== Extract ==
---------------

A Meandering of my thoughts about PVA and Adventist Education in general.
This is the first time I have chosen to speak out on this forum. I have spent the last six and a half years of my life working with Platte Valley Academy in the capacity of district pastor. I sent my son Justin there, and he graduated in "04". My daughter Heather just finished her junior year and looks forward to returning her senior year "07". I have watched enrollment decline over the past six and a half years. There has been genuine concern over this decline on the part of the board upon which I have been a member. Currently I have accepted a call, and by the time this is posted to the blog will have already left for my new post in Northern California.
PVA is not where I graduated from. I attended Monterey Bay Academy in Watsonville. It was one of the best four years of my teenage life, and it was strict. nothing like the strictness of today. Today we are extremely lax in comparison. Movie Theatre attendance was grounds for being expelled. and there was nothing more than intramural sports. I don't think things were so bad back then. Yes, the discipline was much more strict than in many Adventist homes, but is it possible that this is a shame on our Adventist homes, and not the school.

---------------

== Written exercise A ==
Count the lines of the records that contain the string "yellow", and give only that number.

Data extracted from a collection

---------------

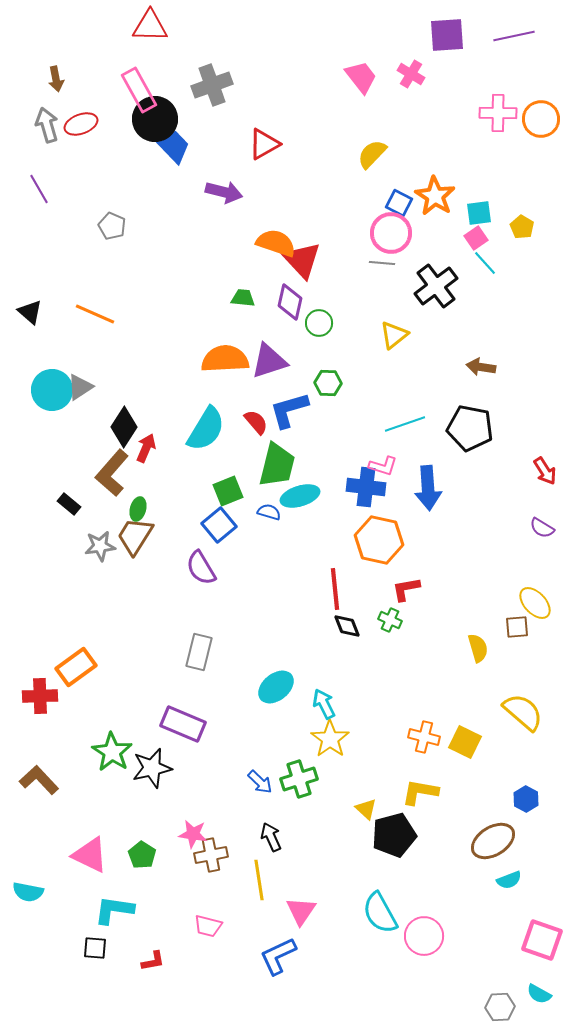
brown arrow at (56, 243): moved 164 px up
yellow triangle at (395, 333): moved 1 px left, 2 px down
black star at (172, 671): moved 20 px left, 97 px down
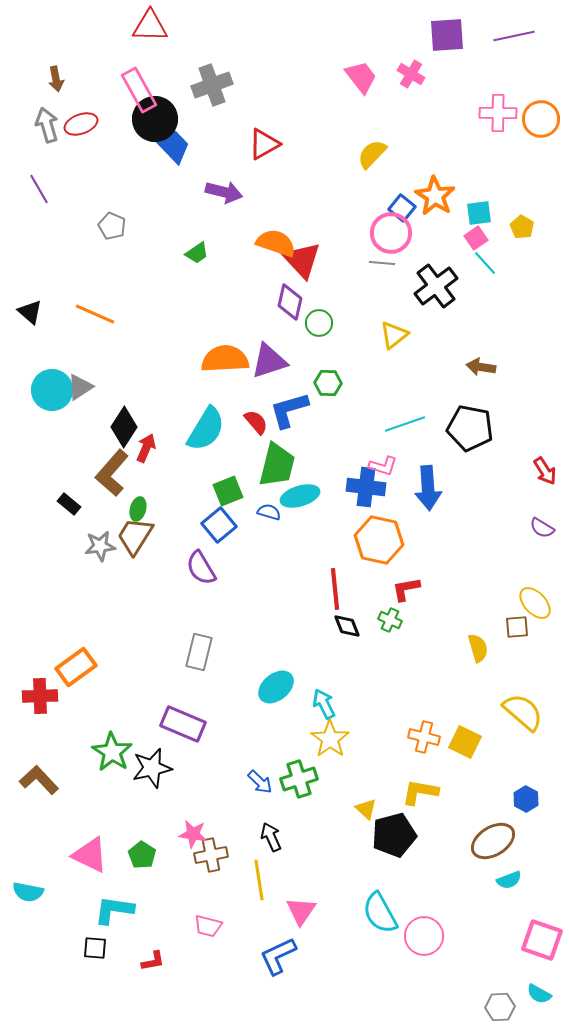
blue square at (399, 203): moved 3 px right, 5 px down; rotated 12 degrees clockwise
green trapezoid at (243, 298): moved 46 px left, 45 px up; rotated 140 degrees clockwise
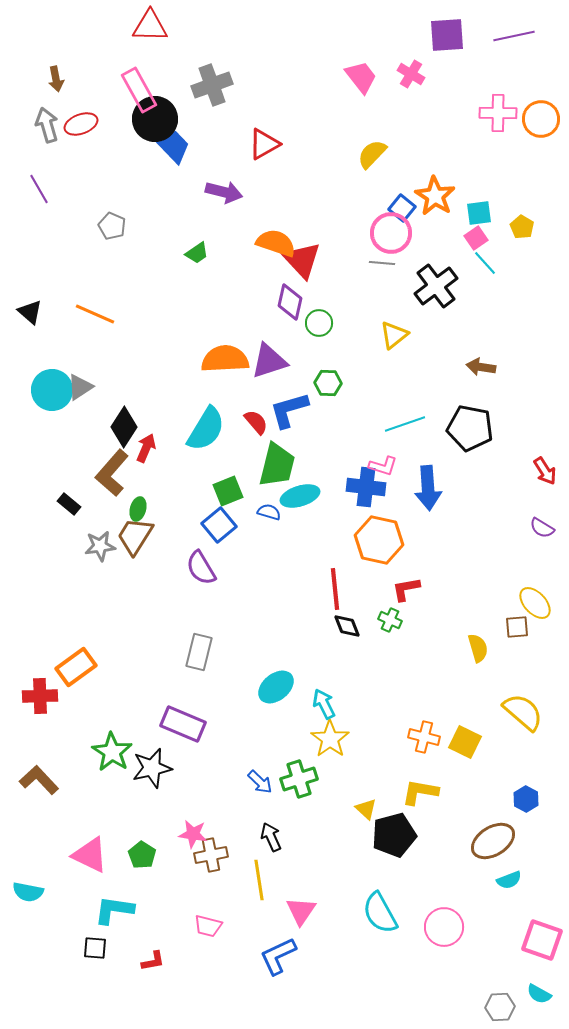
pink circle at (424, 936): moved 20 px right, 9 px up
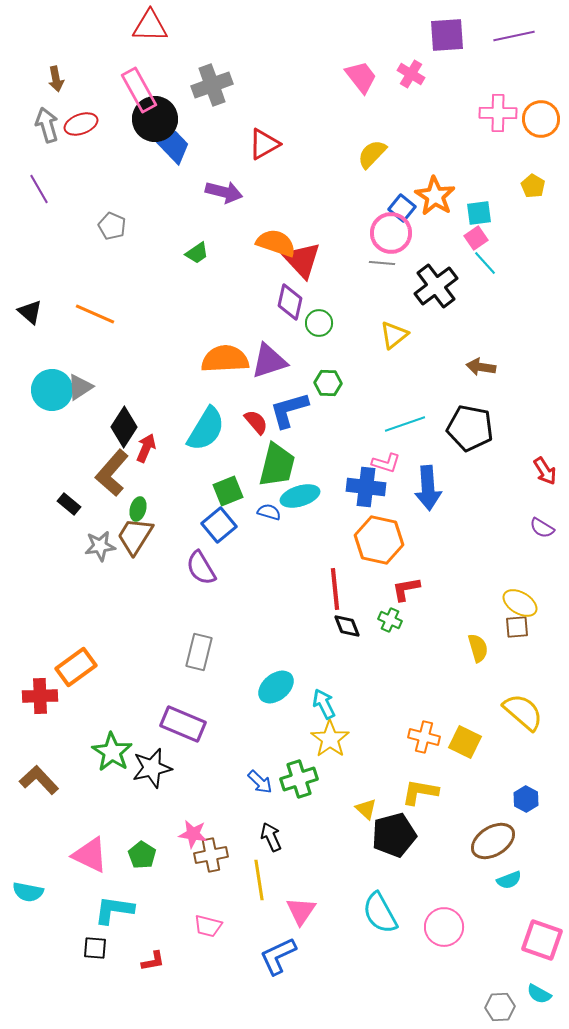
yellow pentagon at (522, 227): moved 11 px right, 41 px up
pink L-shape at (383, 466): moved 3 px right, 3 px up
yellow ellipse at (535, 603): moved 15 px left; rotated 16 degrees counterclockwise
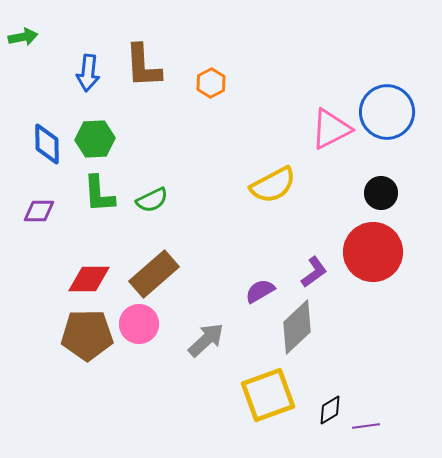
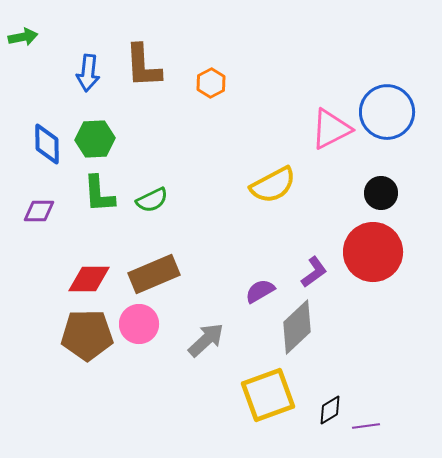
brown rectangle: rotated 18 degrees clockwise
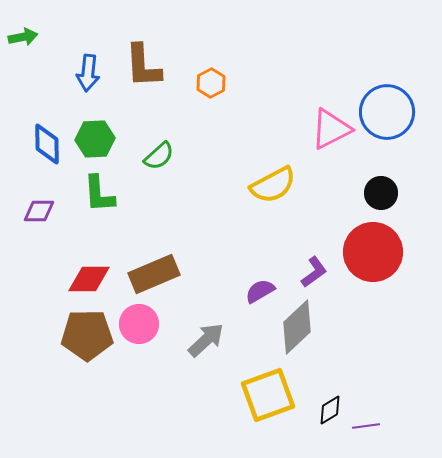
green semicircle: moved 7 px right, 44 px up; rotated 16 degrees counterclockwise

---------------

== Written exercise B ==
Revise the post about Platte Valley Academy from "This is the" down to "in Northern California.", changing each "six and a half years" to "seven years".

== Final result A ==
3

== Final result B ==
This is the first time I have chosen to speak out on this forum. I have spent the last seven years of my life working with Platte Valley Academy in the capacity of district pastor. I sent my son Justin there, and he graduated in "04". My daughter Heather just finished her junior year and looks forward to returning her senior year "07". I have watched enrollment decline over the past seven years. There has been genuine concern over this decline on the part of the board upon which I have been a member. Currently I have accepted a call, and by the time this is posted to the blog will have already left for my new post in Northern California.